## Text
.....
Hi everyone,
I’m experimenting with the VPP dataplane on VyOS rolling (2025.12.14-0023) and I ran into a boot-time issue when assigning a physical interface to DPDK/VPP.
The system works correctly after manual intervention, but VPP fails during boot and gets restarted by systemd.
I’m trying to understand whether this is a configuration mistake or a potential bug in the rolling release
Hardware
NIC: Intel E810-C QSFP, PCI address: 0000:11:00.0
Kernel driver after binding: vfio-pci
System boot parameters include:
- intel_iommu=on
- hugepages=2048
- pci=realloc
Configuration
Minimal configuration relevant to the interface:
set interfaces ethernet eth4
set vpp settings interface eth4 driver dpdk
Saved config confirms this:
/config/config.boot
interfaces {
ethernet eth4 {
hw-id [MAC_address]
}
}
vpp {
settings {
interface {
eth4 {
driver dpdk
}
}
}
}
Behaviour
After manual restart
If I start VPP manually:
systemctl restart vpp
Everything works as expected:
vppctl show interface
eth4 up
tap4096 up
local0 down
Traffic counters increase and the interface functions normally.
Boot behaviour
However, during boot the following sequence occurs.
VPP starts
“Started vector packet processing engine”
Then fails with:
vlib_pci_bind_to_uio: Skipping PCI device 0000:11:00.0:
device is bound to IOMMU group and vfio-pci driver is not loaded
Later the modules load:
Module 'vfio_iommu_type1' loaded successfully
Module 'vfio_pci' loaded successfully
But then VPP receives:
received SIGTERM from PID 1
and stops.
Another suspicious log
During config activation I see repeated errors:
/usr/libexec/vyos/activate/20-ethernet_offload.py:
Interface "eth4" does not exist
This appears multiple times in:
/config/vyos-activate.log
Observations
-
vfio-pci is correctly loaded eventually
-
the NIC is successfully bound to vfio
-
VPP works perfectly after boot if restarted manually
-
the failure appears related to boot ordering / activation scripts
It looks like either:
-
VPP starts before VFIO modules are ready, or
-
the ethernet activation scripts attempt to manipulate eth4 even though it is being assigned to the VPP dataplane.
Systemd service
Relevant portion of the VPP unit:
ExecStartPre=-/sbin/modprobe uio_pci_generic
ExecStart=/usr/bin/vpp -c /run/vpp/vpp.conf
Note that vfio-pci is not loaded here, but later by vpp.py.
============================================
Questions
-
Is it expected that interfaces ethernet ethX must exist even when the interface is owned by VPP/DPDK?
-
Should Linux activation scripts (like 20-ethernet_offload.py) be skipped for VPP dataplane interfaces?
-
Is the boot order between:
-
vyos-configd
-
vfio modules
-
vpp.service
-
currently guaranteed?
Current workaround
Manually restarting VPP works:
systemctl restart vpp
After that the interface comes up normally.
====================================================
My theory and a proposed potential solution
I believe the boot-time failure may be caused by 20-ethernet_offload.py assuming that every interface under interfaces ethernet is a valid Linux netdev at activation time. In the current script, it iterates over all Ethernet interfaces and immediately instantiates Ethtool(ifname) without checking whether the interface actually exists in /sys/class/net first.
.....
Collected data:
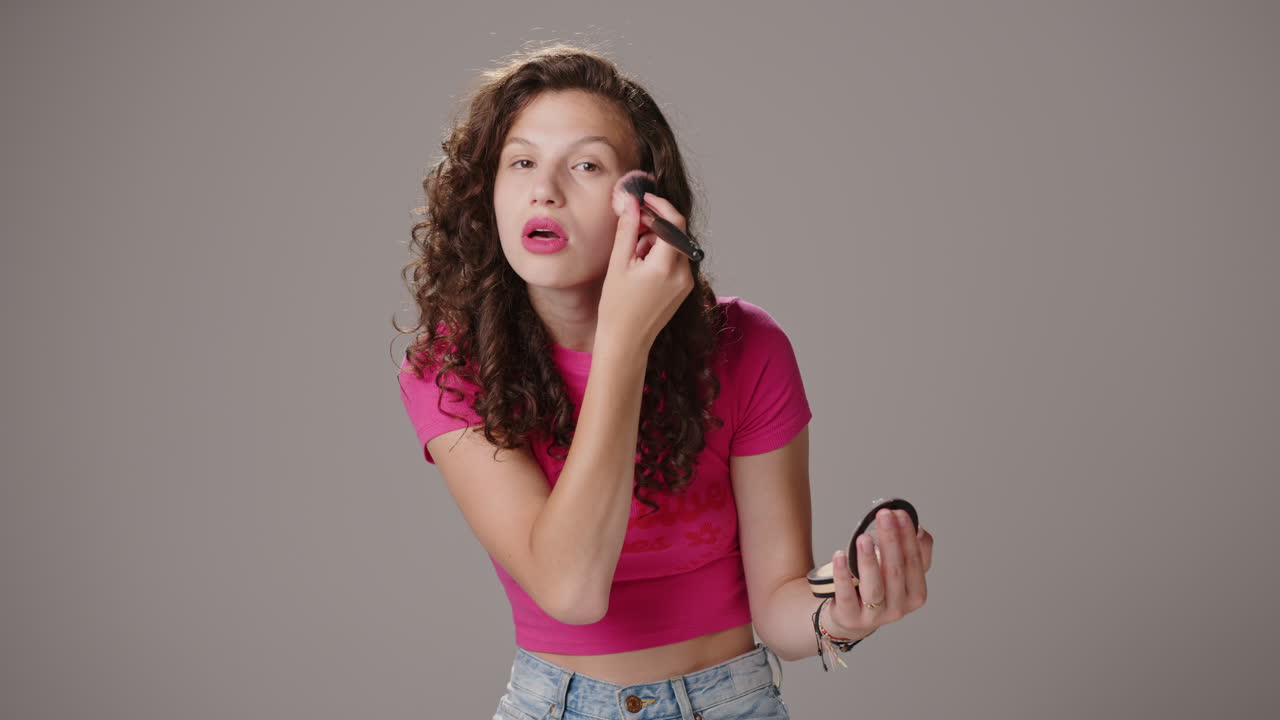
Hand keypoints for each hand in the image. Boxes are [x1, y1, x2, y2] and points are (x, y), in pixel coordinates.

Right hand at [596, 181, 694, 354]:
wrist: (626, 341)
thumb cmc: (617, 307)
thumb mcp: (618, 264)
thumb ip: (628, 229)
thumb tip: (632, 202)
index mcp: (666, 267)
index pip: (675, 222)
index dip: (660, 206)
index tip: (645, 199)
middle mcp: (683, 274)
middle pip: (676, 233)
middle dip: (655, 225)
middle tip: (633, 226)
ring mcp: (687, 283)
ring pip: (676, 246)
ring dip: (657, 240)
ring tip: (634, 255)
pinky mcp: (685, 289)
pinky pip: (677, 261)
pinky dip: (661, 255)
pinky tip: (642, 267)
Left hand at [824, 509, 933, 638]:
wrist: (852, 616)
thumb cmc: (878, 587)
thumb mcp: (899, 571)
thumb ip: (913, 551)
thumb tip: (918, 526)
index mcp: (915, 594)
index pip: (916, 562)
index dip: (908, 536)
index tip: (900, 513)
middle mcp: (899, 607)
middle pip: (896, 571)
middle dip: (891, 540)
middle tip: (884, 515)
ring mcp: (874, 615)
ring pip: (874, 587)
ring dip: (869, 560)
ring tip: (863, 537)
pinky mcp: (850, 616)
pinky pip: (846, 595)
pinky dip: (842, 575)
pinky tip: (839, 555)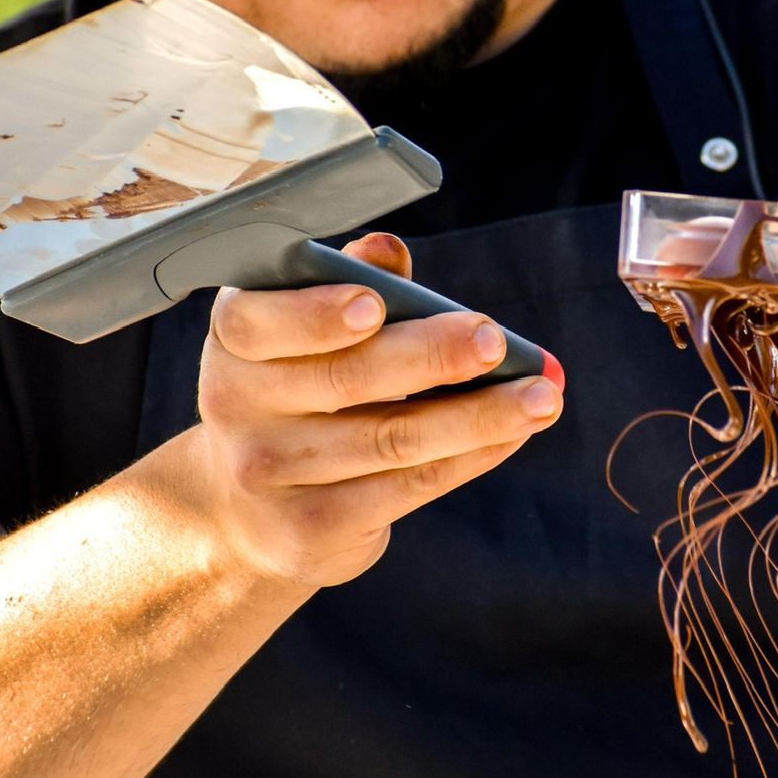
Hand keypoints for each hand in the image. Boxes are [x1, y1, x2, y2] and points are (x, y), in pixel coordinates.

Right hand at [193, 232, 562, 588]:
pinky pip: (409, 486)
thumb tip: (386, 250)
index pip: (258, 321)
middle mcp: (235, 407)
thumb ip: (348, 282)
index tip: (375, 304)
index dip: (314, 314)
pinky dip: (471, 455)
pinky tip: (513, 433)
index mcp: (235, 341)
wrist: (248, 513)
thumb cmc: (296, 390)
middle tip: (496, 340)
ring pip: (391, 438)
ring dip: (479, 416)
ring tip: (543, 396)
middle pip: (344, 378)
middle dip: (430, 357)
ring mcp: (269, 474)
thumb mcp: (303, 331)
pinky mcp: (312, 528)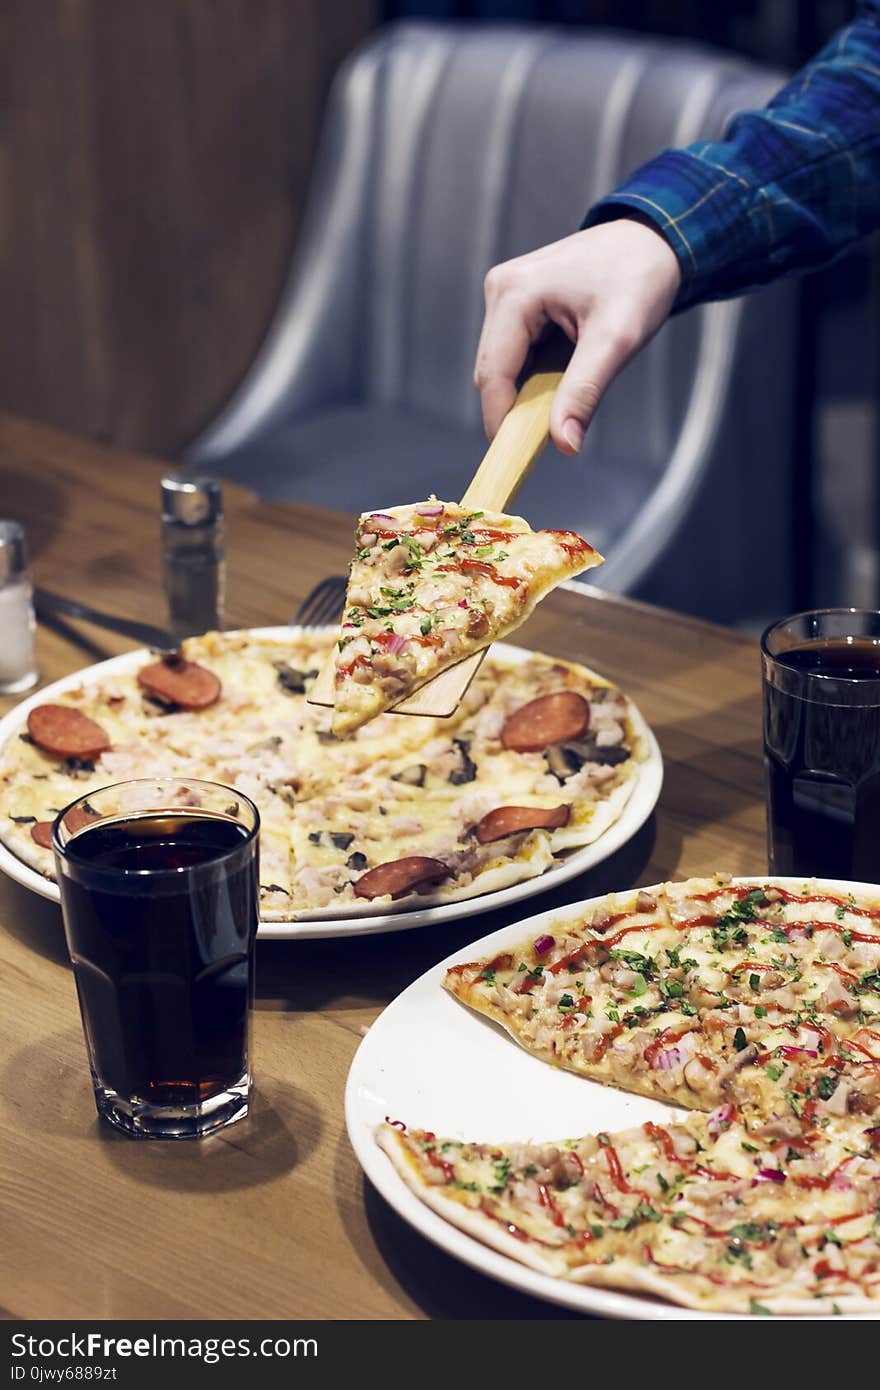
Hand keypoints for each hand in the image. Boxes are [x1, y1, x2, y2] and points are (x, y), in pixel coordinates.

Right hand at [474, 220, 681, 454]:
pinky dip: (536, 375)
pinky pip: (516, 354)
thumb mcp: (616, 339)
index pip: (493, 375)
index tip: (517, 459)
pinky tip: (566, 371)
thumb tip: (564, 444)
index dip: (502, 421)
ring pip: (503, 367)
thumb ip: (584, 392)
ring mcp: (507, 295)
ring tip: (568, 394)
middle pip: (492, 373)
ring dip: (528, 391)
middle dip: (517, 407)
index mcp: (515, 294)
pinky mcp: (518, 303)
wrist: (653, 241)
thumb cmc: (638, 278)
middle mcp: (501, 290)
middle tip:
.....
## What you will do
How would the forum post about VPP failing at boot on VyOS carry on past its final sentence?

## Result of the exercise
20-ethernet_offload.py
That is fine for normal Linux-owned interfaces, but it becomes problematic for interfaces that are used as metadata anchors for VPP/DPDK. In my case, eth4 has to remain under interfaces ethernet eth4 so the VPP commit logic can reference it, but once VPP takes ownership of that port, the normal Linux activation path may no longer see it as an ordinary kernel netdev. The current script then still tries to query GRO, GSO, LRO, SG, TSO, speed/duplex, and flow-control through Ethtool, which can fail if the interface is no longer present in the normal Linux path.
So the likely issue is not the offload logic itself, but the lack of a guard such as:
-
skip interfaces that do not exist in
/sys/class/net -
optionally also skip interfaces that are configured under
vpp settings interface <ifname>
A simple existence check would make the script more robust for VPP-owned ports, transient boot ordering, and rename timing. In my opinion this is the safest fix because it preserves current behavior for normal Ethernet interfaces while avoiding activation failures on interfaces that are no longer Linux-managed.
My proposal:
#!/usr/bin/env python3
from os.path import exists
from vyos.ethtool import Ethtool
from vyos.configtree import ConfigTree
from vyos.system.image import is_live_boot
def activate(config: ConfigTree):
base = ['interfaces', 'ethernet']
if not config.exists(base):
return
for ifname in config.list_nodes(base):
# Skip interfaces that are not present as Linux netdevs.
# This can happen for ports handed over to VPP/DPDK.
if not exists(f'/sys/class/net/{ifname}'):
continue
# Optional extra protection: skip interfaces explicitly assigned to VPP
# if config.exists(['vpp', 'settings', 'interface', ifname]):
# continue
eth = Ethtool(ifname)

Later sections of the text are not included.